Accordingly, a promise to relinquish a right to appeal has also been recognized *184 as providing consideration sufficient to support contract formation. "Forbearance to appeal or to litigate the question anew, as the claimant is privileged to do, is consideration if the claim was such that forbearance to press it by suit would originally have been consideration." 2 J. Perillo & H. Bender, Corbin on Contracts, § 7.17, at 436-37 (1995). In Kerns v. Engelke, 54 Ill.App.3d 323, 338, 12 Ill.Dec. 270, 369 N.E.2d 1284 (1977), rev'd in part on other grounds, 76 Ill.2d 154, 28 Ill.Dec. 500, 390 N.E.2d 859 (1979), this court, though ultimately declaring an agreement void on public policy grounds, found that sufficient consideration to form the agreement had been provided by a party's promise to abandon an appeal. See also Danheiser v. Germania Savings Bank & Trust Co., 137 Tenn. 650, 194 S.W. 1094 (1917).
In F.H. Prince & Co. v. Towers Financial Corp., 275 Ill.App.3d 792, 211 Ill.Dec. 950, 656 N.E.2d 142 (1995), we held that the release of an arguably uncollectible debt provided consideration to support a settlement agreement and highlighted an additional element of value provided by settlement of even a questionable claim: "Settlement of the [plaintiff's] litigation also relieved [defendants] of the need to continue to defend against that claim and to incur additional defense costs related thereto." 275 Ill.App.3d at 802, 211 Ill. Dec. 950, 656 N.E.2d 142.
In our view, the foregoing principles are readily applicable to the facts presented in the instant case. Though her claim failed to survive Colgate's summary judgment motion, Kalis retained the right to seek reconsideration of that ruling in the district court as well as the right to seek appellate review, and her promise to compromise these rights provided consideration for the offer of settlement as long as they were asserted in good faith. We believe that the good-faith basis for continued pursuit of her claims at these stages was demonstrated by each court's need for extensive analysis of the merits of those claims.
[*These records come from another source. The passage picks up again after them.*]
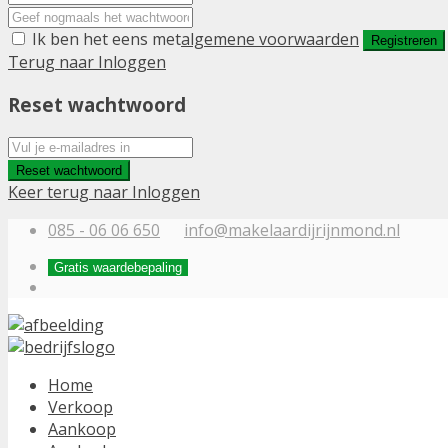
Ik ben het eens met
algemene voorwaarden
Registreren
Terug naar Inloggen
Reset wachtwoord
Reset wachtwoord
Keer terug naar Inloggen
085 - 06 06 650
info@makelaardijrijnmond.nl
Gratis waardebepaling
Home
Verkoop
Aankoop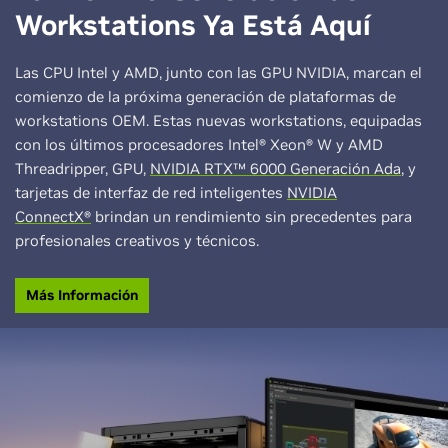
Workstations Ya Está Aquí
Térmico
Activo
Activo
Más Información
Más Información
Má
Más Información
Más Información
Má
Las CPU Intel y AMD, junto con las GPU NVIDIA, marcan el
comienzo de la próxima generación de plataformas de
workstations OEM. Estas nuevas workstations, equipadas
con los últimos procesadores Intel® Xeon® W y AMD
Threadripper, GPU,
NVIDIA RTX™ 6000 Generación Ada
, y
tarjetas de interfaz de red inteligentes
NVIDIA
ConnectX®
brindan un rendimiento sin precedentes para
profesionales creativos y técnicos.
Más Información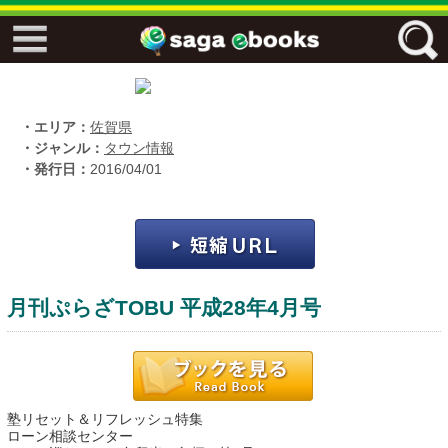
↓↓ ebooks特設ページ ↓↓
フリーワード
・エリア：
佐賀県
・ジャンル：
タウン情報
・発行日：
2016/04/01
ジャンル
エリア
月刊ぷらざTOBU 平成28年4月号
キーワード
↓↓ ebooks専用本棚 ↓↓
塾リセット＆リフレッシュ特集
佐賀ワード
ローン相談センター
Given that fact, and the fact that the expense of months of additional active litigation of the reconsideration motion and appeal would have been avoided with a settlement, we have little difficulty concluding that Kalis's promise to abandon her claims offered a compromise of her own legal rights, a benefit to Colgate, and thus, consideration. We are therefore unable to share the trial court's view that the summary judgment motion ruling left Kalis with nothing to offer as consideration for the settlement payment.
Colgate argues that its offer should be construed to contain an implied condition: that it expired at the time of the district court's ruling because of Kalis's loss of her ability to provide consideration for a settlement agreement. Since we disagree with the premise that Kalis could offer no consideration following the court's ruling, we find Colgate's argument unpersuasive.
Finally, although Kalis invites us to direct the trial court to grant her summary judgment motion, she has not demonstrated the absence of issues of fact material to disposition of her claim, and indeed concedes the existence of at least one triable issue of material fact on the record assembled to date. Accordingly, we decline the invitation to order entry of summary judgment in her favor, reverse the entry of summary judgment for Colgate, and remand the cause to the circuit court for further proceedings consistent with this order.
Reversed and remanded.
GORDON, P.J., and O'MALLEY, J., concur.